THE PROBLEM: An exact, complete copy of the entries is needed, with the pictures left out.

SUPPLIED INFORMATION:
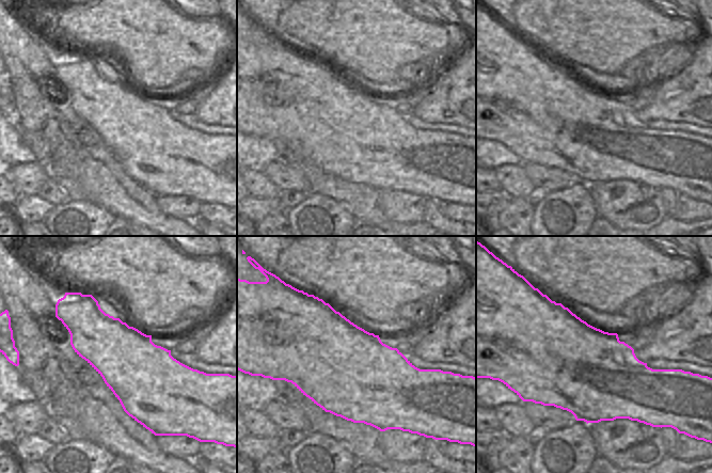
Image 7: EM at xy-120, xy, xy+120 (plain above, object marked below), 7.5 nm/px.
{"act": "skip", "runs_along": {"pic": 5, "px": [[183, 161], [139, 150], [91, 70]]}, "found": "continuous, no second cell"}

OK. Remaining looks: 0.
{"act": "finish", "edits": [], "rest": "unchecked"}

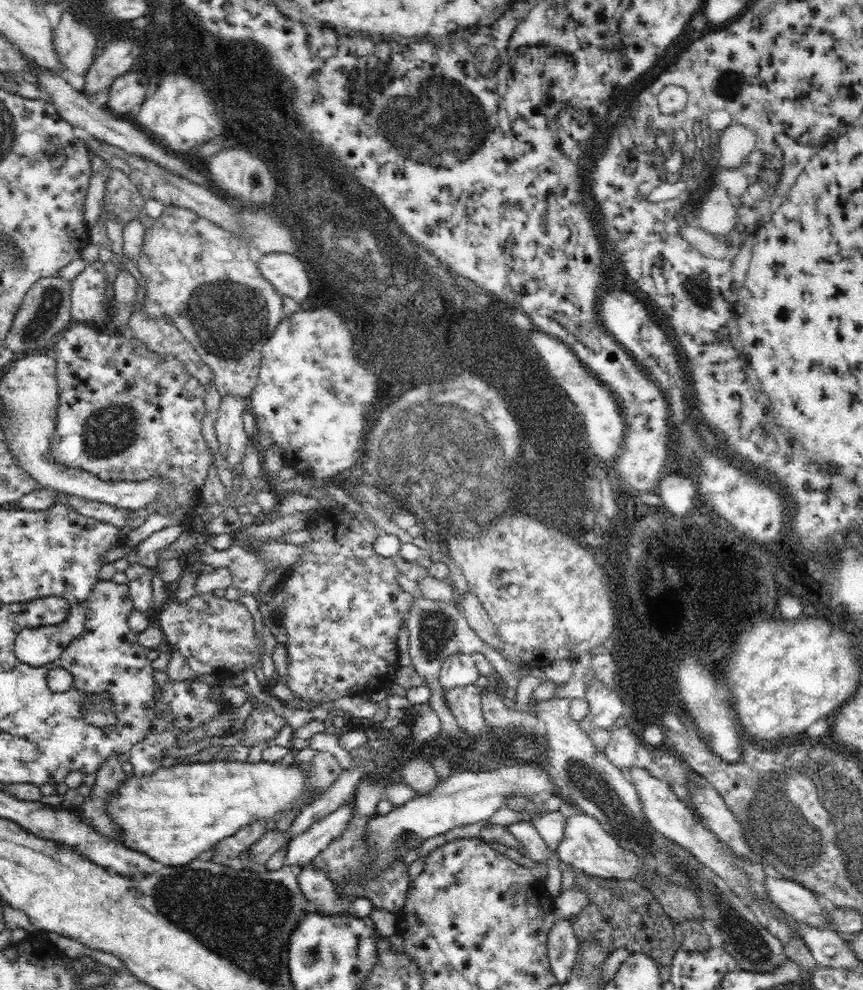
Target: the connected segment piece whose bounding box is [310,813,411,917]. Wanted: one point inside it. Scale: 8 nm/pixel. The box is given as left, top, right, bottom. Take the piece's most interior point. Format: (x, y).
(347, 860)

FINAL ANSWER:
Image 7: EM at xy-120, xy, xy+120 (plain above, object marked below), 7.5 nm/px.
{"act": "skip", "runs_along": {"pic": 5, "px": [[183, 161], [139, 150], [91, 70]]}, "found": "continuous, no second cell"}

OK. Remaining looks: 0.
{"act": "finish", "edits": [], "rest": "unchecked"}

Target: the connected segment piece whose bounding box is [310,813,411,917]. Wanted: one point inside it. Scale: 8 nm/pixel. The box is given as left, top, right, bottom. Take the piece's most interior point. Format: (x, y).
(347, 860)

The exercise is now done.